Lai and Yin indeed consider the sparse vector and lowrank matrix problems that we do in our case study. They propose choosing the smoothing parameter based on the l∞ norm of the signal (in the sparse vector case) and the largest singular value of the signal (in the lowrank matrix case). We, however, calculate the location of the phase transition for exact recovery in the dualsmoothed problem and choose a smoothing parameter based on the sample size as well. Our method results in a greater amount of smoothing and better performance as sample size increases. This is the time–data tradeoff.
Agarwal, Negahban and Wainwright show that some nonsmooth optimization problems in statistics have global linear convergence rates due to the properties of restricted strong convexity (RSC) and restricted smoothness (RSM). They also show that the RSC/RSM parameters improve with sample size. They do not, however, discuss a time–data tradeoff explicitly. And while they show that iteration count decreases as sample size increases, the overall computational cost rises (as evidenced by the constant smoothing scheme in Figures 3 and 4 of our work). That is, the properties of RSC/RSM alone do not lead to a time–data tradeoff; the aggressive smoothing we impose does.
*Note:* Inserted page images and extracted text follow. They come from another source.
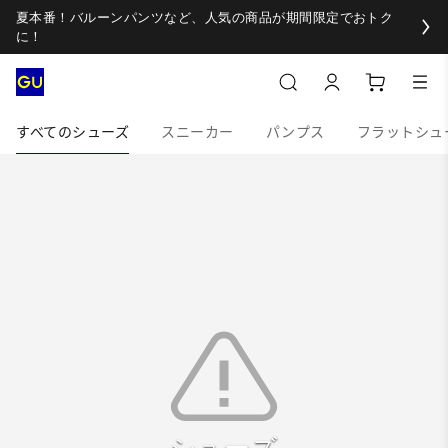
夏本番！バルーンパンツなど、人気の商品が期間限定でおトク
に！
すべてのシューズ
スニーカー
パンプス
フラットシュ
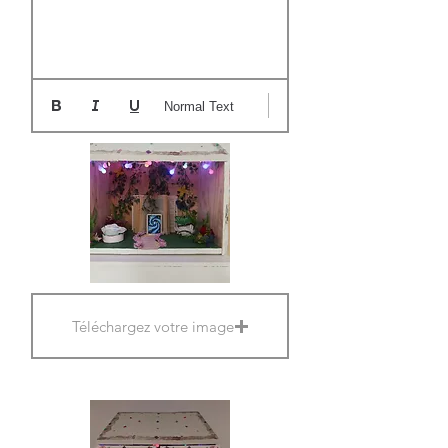
Normal Text
Téléchargez votre image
Question 2: One reviewer proposed that, given a fixed smoothing parameter, we should throw away excess samples in order to speed up the computation. In our framework, this is equivalent to simply reducing the sample size from the outset. For the sparse vector case, the smallest sample size we test is m = 300. Since we cannot reduce m greatly in this case while guaranteeing exact recovery, we feel justified in using m = 300 as a baseline value. Our result in Figure 3(b) clearly shows that our aggressive smoothing scheme, at every sample size m tested, has cost lower than the constant smoothing scheme at the baseline m = 300. The same applies for the lowrank matrix experiment (Figure 4(b)). That is, throwing away excess samples under the constant smoothing scheme still results in worse performance than our aggressive smoothing scheme.
The reviewer is indeed correct that the best course of action under the constant smoothing scheme would be to throw away data. Our principle, however, is to exploit excess samples to reduce computational time via aggressive smoothing. The results of our experiments highlight the benefit of doing so (and the cost of not doing so).
Question 3: The case study we present relies on the Gaussian measurement assumption when calculating the location of the phase transition. There is evidence in the literature that problems of this type exhibit some universality, and so it is reasonable to expect that other measurement matrices would work in practice.
One reviewer questions whether or not it is practical to compute the smoothing parameter without too much prior knowledge of the signal. A calculation of this parameter requires knowledge of the sparsity (or rank) and magnitude of the signal, but an estimate will suffice. A conservative estimate will decrease the effectiveness of our method (by resulting in a less aggressive choice of the smoothing parameter μ(m) as a function of the sample size m), but it will still adapt the smoothing to the sample size and perform better than smoothing using a small, constant parameter. Furthermore, exact recovery will still hold.
Our principle of aggressive smoothing is practical, and it is not equivalent to adapting the smoothing parameter in an ad hoc manner to any given data set.